EXERCISE DATA:
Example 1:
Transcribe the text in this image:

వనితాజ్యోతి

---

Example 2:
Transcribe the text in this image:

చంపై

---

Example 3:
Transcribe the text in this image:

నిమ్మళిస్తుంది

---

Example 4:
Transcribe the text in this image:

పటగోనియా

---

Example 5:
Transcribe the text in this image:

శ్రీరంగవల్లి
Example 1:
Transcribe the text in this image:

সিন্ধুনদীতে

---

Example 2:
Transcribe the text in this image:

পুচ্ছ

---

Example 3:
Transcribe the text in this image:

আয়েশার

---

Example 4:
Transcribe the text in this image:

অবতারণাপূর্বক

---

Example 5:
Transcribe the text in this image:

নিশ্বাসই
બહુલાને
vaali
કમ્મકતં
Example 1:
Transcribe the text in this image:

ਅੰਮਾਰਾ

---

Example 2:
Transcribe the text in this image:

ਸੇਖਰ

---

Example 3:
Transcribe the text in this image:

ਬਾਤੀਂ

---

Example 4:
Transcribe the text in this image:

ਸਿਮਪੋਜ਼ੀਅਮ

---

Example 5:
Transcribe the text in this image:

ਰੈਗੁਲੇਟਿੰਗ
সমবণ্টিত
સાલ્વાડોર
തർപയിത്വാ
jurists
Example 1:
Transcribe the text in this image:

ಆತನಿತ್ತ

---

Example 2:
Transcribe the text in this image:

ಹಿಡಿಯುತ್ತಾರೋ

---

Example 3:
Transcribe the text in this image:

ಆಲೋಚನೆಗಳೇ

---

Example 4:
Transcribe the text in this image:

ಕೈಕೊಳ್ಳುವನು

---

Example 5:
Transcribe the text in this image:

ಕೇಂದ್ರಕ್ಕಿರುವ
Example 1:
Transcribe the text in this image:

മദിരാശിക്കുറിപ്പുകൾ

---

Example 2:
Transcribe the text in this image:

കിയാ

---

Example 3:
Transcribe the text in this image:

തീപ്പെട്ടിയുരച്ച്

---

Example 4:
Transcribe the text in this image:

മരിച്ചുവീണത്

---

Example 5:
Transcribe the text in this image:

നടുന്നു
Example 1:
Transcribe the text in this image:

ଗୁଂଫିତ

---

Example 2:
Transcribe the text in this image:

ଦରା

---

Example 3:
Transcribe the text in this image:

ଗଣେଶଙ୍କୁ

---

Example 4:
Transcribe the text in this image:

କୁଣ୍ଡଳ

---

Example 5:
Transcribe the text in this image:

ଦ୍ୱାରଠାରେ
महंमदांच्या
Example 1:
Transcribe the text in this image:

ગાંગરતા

PROBLEM TO WORK ON:
An exact copy of the entire material is required.

FINISHED EXERCISE:
Example 1:
Transcribe the text in this image:

వనితాజ్యోతి

---

Example 2:
Transcribe the text in this image:

చంపై

---

Example 3:
Transcribe the text in this image:

నిమ్మళిస్తుంది

---

Example 4:
Transcribe the text in this image:

పటగోనియా

---

Example 5:
Transcribe the text in this image:

శ్రీరంగవల్లి
Example 1:
Transcribe the text in this image:

সিন্ধুনদীতে

---

Example 2:
Transcribe the text in this image:

পুচ্ছ

---

Example 3:
Transcribe the text in this image:

আয়েশার

---

Example 4:
Transcribe the text in this image:

অবতারণাপূর্বক

---

Example 5:
Transcribe the text in this image:

নিশ্বাসই
બહુલાને
vaali
કમ્મકતં
Example 1:
Transcribe the text in this image:

ਅੰਮਾਰਾ

---

Example 2:
Transcribe the text in this image:

ਸੇਖਰ

---

Example 3:
Transcribe the text in this image:

ਬਾਤੀਂ

---

Example 4:
Transcribe the text in this image:

ਸਿਮਪੋਜ਼ੀਅਮ

---

Example 5:
Transcribe the text in this image:

ਰੈਗੁਲੇਟਿੰਗ
সমবণ্টিত
સાલ્વાડોર
തർപയിത്വാ
jurists
Example 1:
Transcribe the text in this image:

ಆತನಿತ್ತ

---

Example 2:
Transcribe the text in this image:

ಹಿಡಿಯುತ್ತಾರೋ

---

Example 3:
Transcribe the text in this image:

ಆಲೋಚನೆಗಳೇ

---

Example 4:
Transcribe the text in this image:

ಕೈಕೊಳ್ಳುವನು

---

Example 5:
Transcribe the text in this image:

ಕೇಂದ್ರಕ್ಕಿರುವ
Example 1:
Transcribe the text in this image:

മദിരാശിക്കുറിപ്പുകൾ

---

Example 2:
Transcribe the text in this image:

കിയാ

---

Example 3:
Transcribe the text in this image:

തീപ്പെട്ടിയുരച്ച്

---

Example 4:
Transcribe the text in this image:

മരിച്ചുവീണത്

---

Example 5:
Transcribe the text in this image:

നടുന്നു
Example 1:
Transcribe the text in this image:

ଗୁଂଫିତ

---

Example 2:
Transcribe the text in this image:

ଦରା

---

Example 3:
Transcribe the text in this image:

ଗଣେଶଙ୍କୁ

---

Example 4:
Transcribe the text in this image:

କୁଣ୍ଡଳ

---

Example 5:
Transcribe the text in this image:

ଦ୍ୱାରଠାରେ
महंमदांच्या
Example 1:
Transcribe the text in this image:

ગાંગરતા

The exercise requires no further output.